Ensure that you can control things like temperature; ie that you know how to alter the lighting/use the air conditioning.
You need a stock of these – good, fun fill-ins and active energisers which students enjoy – as a means to get them on their feet and quickly inject some oxygen into their lungs. You have no control over their sleeping habits or the fact that Jonny was up until 4am playing on his Xbox and can barely keep his eyes open… but you can inject some energy and liven him up a bit every fifteen or twenty minutes with a quick energiser. You can find plenty via Google or in some of our other titles – ‘The Fun Teacher’s Tool Kit’ & ‘The Active Teaching Tool Kit’ – both available on Amazon.
I’ve mentioned this a lot elsewhere on the Behaviour Needs website so I’ll not go into it too much here, other than to repeat that this is one of your most powerful tools – when it is used properly. Remember firstly that your words of encouragement must be sincere and that many of your students respond better to quiet, private encouragement. Enough said.
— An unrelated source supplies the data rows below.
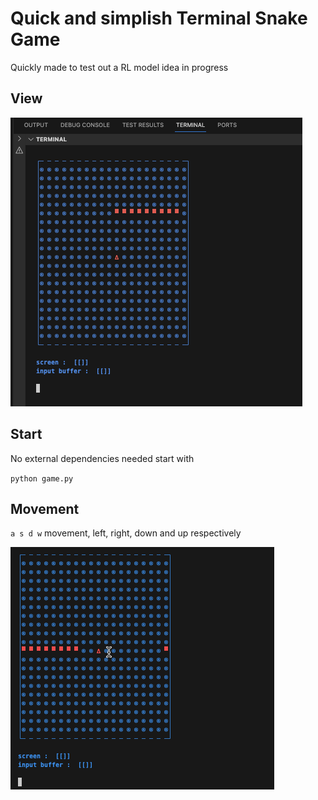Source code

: # Quick and simplish Terminal Snake Game
Quickly made to test out a RL model idea in progress

## View
![game view](./game_view.png)

## Start
No external dependencies needed
start with<br>
<!-- `$ `  -->
`python game.py`

## Movement
`a s d w` movement, left, right, down and up respectively

![game play](./game_gif.gif)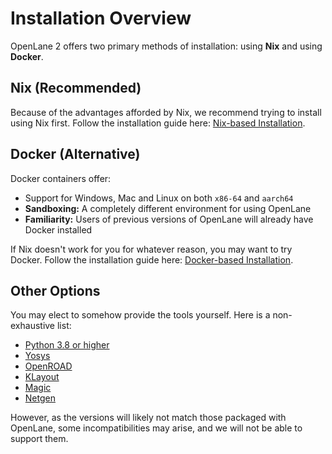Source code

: # Installation Overview

OpenLane 2 offers two primary methods of installation: using **Nix** and using
**Docker**.

## Nix (Recommended)

Because of the advantages afforded by Nix, we recommend trying to install using
Nix first. Follow the installation guide here:
[Nix-based Installation](./nix_installation/index.md).

## Docker (Alternative)

Docker containers offer:

* Support for Windows, Mac and Linux on both `x86-64` and `aarch64`
* **Sandboxing:** A completely different environment for using OpenLane
* **Familiarity:** Users of previous versions of OpenLane will already have
  Docker installed

If Nix doesn't work for you for whatever reason, you may want to try Docker.
Follow the installation guide here:
[Docker-based Installation](./common/docker_installation/index.md).

## Other Options

You may elect to somehow provide the tools yourself. Here is a non-exhaustive
list:

* [Python 3.8 or higher](https://www.python.org/)
* [Yosys](https://yosyshq.net/)
* [OpenROAD](https://github.com/The-OpenROAD-Project/OpenROAD)
* [KLayout](https://klayout.de)
* [Magic](http://opencircuitdesign.com/magic/)
* [Netgen](http://opencircuitdesign.com/netgen/)

However, as the versions will likely not match those packaged with OpenLane,
some incompatibilities may arise, and we will not be able to support them.
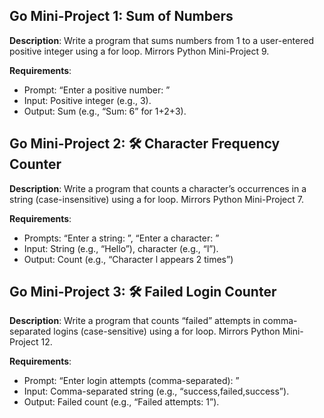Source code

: ## Go Mini-Project 1: Sum of Numbers
**Description**: Write a program that sums numbers from 1 to a user-entered positive integer using a for loop. Mirrors Python Mini-Project 9.

**Requirements**:

- Prompt: “Enter a positive number: ”
- Input: Positive integer (e.g., 3).
- Output: Sum (e.g., “Sum: 6” for 1+2+3).



## Go Mini-Project 2: 🛠️ Character Frequency Counter
**Description**: Write a program that counts a character’s occurrences in a string (case-insensitive) using a for loop. Mirrors Python Mini-Project 7.

**Requirements**:

- Prompts: “Enter a string: ”, “Enter a character: ”
- Input: String (e.g., “Hello”), character (e.g., “l”).
- Output: Count (e.g., “Character l appears 2 times”)



## Go Mini-Project 3: 🛠️ Failed Login Counter
**Description**: Write a program that counts “failed” attempts in comma-separated logins (case-sensitive) using a for loop. Mirrors Python Mini-Project 12.

**Requirements**:

- Prompt: “Enter login attempts (comma-separated): ”
- Input: Comma-separated string (e.g., “success,failed,success”).
- Output: Failed count (e.g., “Failed attempts: 1”).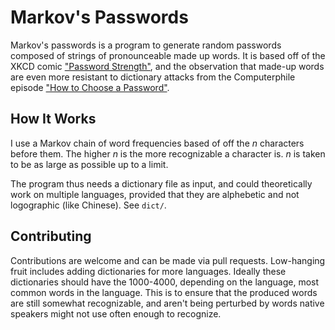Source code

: 
# Markov's Passwords

Markov's passwords is a program to generate random passwords composed of strings
of pronounceable made up words. It is based off of the XKCD comic
["Password Strength"](https://www.xkcd.com/936/), and the observation that
made-up words are even more resistant to dictionary attacks from the
Computerphile episode
["How to Choose a Password"](https://www.youtube.com/watch?v=3NjQ9b3pgIg).

## How It Works

I use a Markov chain of word frequencies based of off the $n$ characters before
them. The higher $n$ is the more recognizable a character is. $n$ is taken to be
as large as possible up to a limit.

The program thus needs a dictionary file as input, and could theoretically work
on multiple languages, provided that they are alphebetic and not logographic
(like Chinese). See `dict/`.

## Contributing

Contributions are welcome and can be made via pull requests. Low-hanging fruit
includes adding dictionaries for more languages. Ideally these dictionaries
should have the 1000-4000, depending on the language, most common words in the
language. This is to ensure that the produced words are still somewhat
recognizable, and aren't being perturbed by words native speakers might not use
often enough to recognize.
Targets are so important for re-engaging a student who is just starting to waver. Let’s say you have a student who’s messing around, off-task being mildly disruptive. It may well be that he’s just not clear about what he’s supposed to be doing, he may be confused, he may have misheard or he may just be a bit bored. An excellent tip for getting this student back on task is to define a very clear work target for him to achieve, and a set time in which to do so…
“Tony, this is your target – I want you to get to number 6 by half-past ten.”
(This is said very quietly so as not to disrupt the pace of the lesson or raise the attention of other students).
The target gives them something to work towards and reminds them you’re supporting them – it shows them that you’re interested in them and care about their progress. It gives them very clear instructions as to how to succeed in your lesson.
Boys in particular, work much better when they know exactly what is expected of them and some students can only cope with small chunks of work at a time. Target setting is perfect for achieving both these aims and can have a magical calming effect on most students who are starting to play up.
I use this method with all my classes. Once I’ve given them their tasks I go round and put a pencil mark where I expect them to get to in a set time.
“By ten past 11 Sarah you need to have completed the work to this mark – that’s your target.”
It’s best to do this quietly because some students are self-conscious about having smaller targets than others and for others, the fact that I give them more work as their target can lead to quarrels.
Once you’ve done this a few times they get used to it and accept their individual targets quite happily. In fact, most lessons I have students actually asking me to give them a target!
In every class, there are very badly behaved students who are, in fact very capable. With such children I explain, in private, that I’ll be giving them a bigger target (more work) than anyone else. If I did this without explanation there would be an uproar, but by taking the student to one side before the lesson and quietly saying something along the lines of …
“Shaun, I’m going to set you a high target today because I know you can excel at this. I wouldn’t be doing my job right if I didn’t give you the chance to show me what you can do. – OK?”
I normally get a very focused, hard-working student from then on. Try it for yourself.